# [Work item]
Locate the line that contains "right shoulder: (179, 108)" in the entries below, then repeat it and every following line through the line that contains "right elbow: (110, 185)", exactly, and no others.

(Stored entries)
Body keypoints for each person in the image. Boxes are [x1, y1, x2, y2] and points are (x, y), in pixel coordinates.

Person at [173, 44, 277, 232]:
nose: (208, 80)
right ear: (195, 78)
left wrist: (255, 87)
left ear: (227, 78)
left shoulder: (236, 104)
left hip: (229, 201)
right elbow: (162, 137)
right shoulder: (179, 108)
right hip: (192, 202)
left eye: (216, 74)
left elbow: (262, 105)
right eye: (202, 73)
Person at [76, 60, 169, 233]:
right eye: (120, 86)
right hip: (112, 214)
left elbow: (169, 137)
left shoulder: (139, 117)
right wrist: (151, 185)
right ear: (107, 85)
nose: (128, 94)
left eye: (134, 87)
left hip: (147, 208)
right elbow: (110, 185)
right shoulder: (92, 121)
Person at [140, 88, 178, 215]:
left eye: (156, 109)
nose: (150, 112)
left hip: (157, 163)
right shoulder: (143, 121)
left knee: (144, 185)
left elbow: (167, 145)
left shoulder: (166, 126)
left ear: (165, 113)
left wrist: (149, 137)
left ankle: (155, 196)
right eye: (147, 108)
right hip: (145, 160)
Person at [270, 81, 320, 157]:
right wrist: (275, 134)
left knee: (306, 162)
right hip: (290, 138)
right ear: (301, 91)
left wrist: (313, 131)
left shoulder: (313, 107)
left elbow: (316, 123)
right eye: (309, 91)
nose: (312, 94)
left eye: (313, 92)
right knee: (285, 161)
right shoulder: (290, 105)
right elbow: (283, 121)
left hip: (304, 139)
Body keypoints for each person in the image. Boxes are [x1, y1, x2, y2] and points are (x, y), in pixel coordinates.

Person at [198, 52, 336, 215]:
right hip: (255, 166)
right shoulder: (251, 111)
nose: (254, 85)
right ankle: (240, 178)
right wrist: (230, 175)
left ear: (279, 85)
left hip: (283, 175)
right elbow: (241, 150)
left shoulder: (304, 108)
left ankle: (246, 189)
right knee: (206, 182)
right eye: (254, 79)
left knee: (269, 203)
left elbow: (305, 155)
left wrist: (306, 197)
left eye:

# [Task result]
right shoulder: (179, 108)
right hip: (192, 202)
left eye: (216, 74)
left elbow: (262, 105)
right eye: (202, 73)
Person at [76, 60, 169, 233]:
right eye: (120, 86)
right hip: (112, 214)
left elbow: (169, 137)
left shoulder: (139, 117)
right wrist: (151, 185)
right ear: (107, 85)
nose: (128, 94)
left eye: (134, 87)
left hip: (147, 208)
right elbow: (110, 185)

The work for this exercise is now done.